Early last month, a large, 66-foot-long dock washed up on the shores of Oregon’s central coast. The dock is part of the estimated 1.5 million tons of debris from Japan’s 2011 tsunami that is floating in the Pacific Ocean, which could potentially wash up on the shores of the West Coast and Hawaii over the next several years. Docks, boats and other debris from the tsunami drifting onto coastal beaches represent a trash cleanup challenge that may last for years to come. Biologists are equally worried about the threat of invasive species attached to the debris. The large dock recovered last month carried approximately 1.5 tons of marine organisms across the Pacific Ocean consisting of at least 50 different species. Researchers were shocked that the foreign organisms survived 15 months of travel across the deep ocean and fear that invasive species arriving on debris from Japan may colonize along the West Coast, which has been most vulnerable to invasive species brought unintentionally in the ballast water of ships from Asia.
Approximately half of the plant species found on the dock already exist on the West Coast. Species found on the dock with the most potential for successful invasion include the Northern Pacific seastar, the Japanese shore crab, and a species of brown algae called wakame that covered most of the dock. Although the marine organisms recovered were buried in an 8-foot hole above the high-tide mark, it is unknown whether the organisms may have already released spores or larvae that could have established a foothold in a bay or estuary as the dock floated along the coast. If established, their presence may harm native ecosystems, or the commercial, agricultural, or recreational activities dependent on these ecosystems. Costs to fight these invasions could quickly mount into billions of dollars. A couple of examples of current impacts on commercial activities caused by invasive species include Chinese mitten crabs consuming baby Dungeness crabs that are one of the region’s top commercial fisheries, and a seaweed called Spartina that chokes commercial oyster beds. A 2005 report from Cornell University estimated 400 threatened and endangered species in the U.S. are facing extinction because of invasive species (Pimentel et al. 2005). It is too early for scientists to know the degree to which the Japanese tsunami debris may contribute to the invasive species problems on the West Coast.

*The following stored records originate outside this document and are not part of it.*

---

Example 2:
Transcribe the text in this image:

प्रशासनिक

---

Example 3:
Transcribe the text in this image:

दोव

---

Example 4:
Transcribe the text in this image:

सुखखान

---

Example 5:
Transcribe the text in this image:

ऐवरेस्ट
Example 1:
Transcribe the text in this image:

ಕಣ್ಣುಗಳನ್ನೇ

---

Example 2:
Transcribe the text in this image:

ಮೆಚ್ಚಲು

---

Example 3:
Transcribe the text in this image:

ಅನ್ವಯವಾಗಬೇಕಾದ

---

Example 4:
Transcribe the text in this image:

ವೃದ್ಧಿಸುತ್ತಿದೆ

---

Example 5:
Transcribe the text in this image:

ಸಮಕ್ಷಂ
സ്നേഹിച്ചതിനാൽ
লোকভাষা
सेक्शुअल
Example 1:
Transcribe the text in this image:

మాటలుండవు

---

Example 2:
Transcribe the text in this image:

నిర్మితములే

It may only introduce one organism, but if it turns out to be a big problem there could be economic or ecological impact or even a human health impact.

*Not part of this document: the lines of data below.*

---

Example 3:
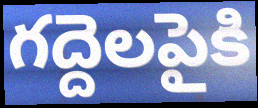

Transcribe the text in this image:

గద్దెలపైకి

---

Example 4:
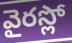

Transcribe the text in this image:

వైరస్లో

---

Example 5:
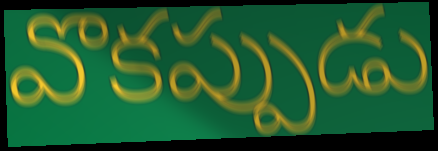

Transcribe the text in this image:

వొకప్పుడు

In preparation for the tsunami debris, California, Oregon, Washington and Alaska have all established debris removal guidelines and many coastal cities have designated dump sites on their beaches. In California, officials say coastal currents may deflect most debris back towards Hawaii, but they still have guidelines in place for volunteers helping with debris removal in addition to federal National Oceanic and Atmospheric Administration guidelines. The majority of the debris is currently north of Hawaii, and scientists expect much of it to follow the currents to the Great Pacific Garbage Patch, an accumulation of millions of tons of small bits of plastic already floating in the northern Pacific Ocean. Given the amount of debris, we expect there will be plenty more stories in the future about strange and interesting things washing up on along the West Coast.